FILM: The Artist (8/10)

Why did I watch it?
How would you not want to? Lavished with awards throughout 2011, including Academy Awards for Best Picture, Actor and Director, somebody must have done something right.

What's it all about?
It's 1927 and George Valentin (Jean Dujardin) is at the height of popularity as a star of silent films when he meets Peppy Miller (Berenice Bejo), an aspiring actress. Two years later and Miller's popularity has rocketed while George's studio has ended production on silent films, making the switch to 'talkies', leaving George struggling to  cope with his fall from stardom.

Should you watch it?
I sat down to watch The Artist with a certain degree of apprehension, it was the first black and white or silent film I have ever really watched. Sadly these factors put off Mrs Media Worm so I watched it solo.

The Artist is like no other film I have seen (stating the obvious) before, in the same way I often lean towards black and white photography, I found the lack of colour enhanced the film's stylish presentation. After a short time I forgot I was watching a film with no dialogue, and enjoyably so.  Ludovic Bource's score sublimely supports the cast, with necessary dialogue provided by the occasional old fashioned dialogue intertitles.  
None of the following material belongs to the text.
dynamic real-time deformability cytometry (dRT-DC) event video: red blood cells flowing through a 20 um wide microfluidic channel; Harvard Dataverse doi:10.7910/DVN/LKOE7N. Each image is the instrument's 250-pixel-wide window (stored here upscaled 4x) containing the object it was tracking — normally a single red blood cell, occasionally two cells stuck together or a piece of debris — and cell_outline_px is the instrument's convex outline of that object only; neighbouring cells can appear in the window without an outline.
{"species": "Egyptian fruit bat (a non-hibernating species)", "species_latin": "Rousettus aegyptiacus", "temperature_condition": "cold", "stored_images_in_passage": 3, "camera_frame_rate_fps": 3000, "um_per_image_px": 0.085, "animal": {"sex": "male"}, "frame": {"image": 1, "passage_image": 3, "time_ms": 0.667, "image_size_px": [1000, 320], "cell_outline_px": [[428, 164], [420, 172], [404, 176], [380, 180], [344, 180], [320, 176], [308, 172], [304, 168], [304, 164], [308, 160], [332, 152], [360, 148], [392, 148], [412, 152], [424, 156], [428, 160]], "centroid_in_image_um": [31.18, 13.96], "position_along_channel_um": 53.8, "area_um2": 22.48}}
Best Actor & Best Dog - George & Jack
Before seeing the film, I'll be honest, I was sceptical of the film's hype, especially seeing actors unknown to a wide audience wining awards for Best Actor, but Jean Dujardin's performance as the proud, egocentric star George Valentin is as wonderful as I have seen lately. Dujardin seems built for silent film where expressions count for so much, ironic given the film's story. The contrast between his over-acted performances as the silent film actor and his toned down but still expression led performance as an actor in what is a silent film is subtle but fascinating. Berenice Bejo is just as rapturous as Peppy Miller and together the two are enchanting. Considering the film is French, I was surprised by the faces that popped up amongst the supporting cast, notably John Goodman, Malcom McDowell and James Cromwell. Credit must also go to Uggie the dog, probably now the most famous on screen canine since Snowy.

The stairs scene
Academy Award Best Director Michel Hazanavicius includes some stylish shots, my favourite being the shot of George and Peppy talking on the stairway of the Bradway Building while extras busily move around them on all levels at a seemingly faster speed.

The film's plot is actually a sombre, simple little romance story where very little actually happens but what does transpire does so leisurely, at an easy going pace, as befits the time.


  1. I love your review of this. It encapsulates everything that I love about this film. In hindisght, it is true that not a lot happens, but I think that is the film's charm.

    1. Thanks for your comment and thanks for adding my blog to your blog roll! Much appreciated!

    2. You're welcome. I love your blog because it caters to different media.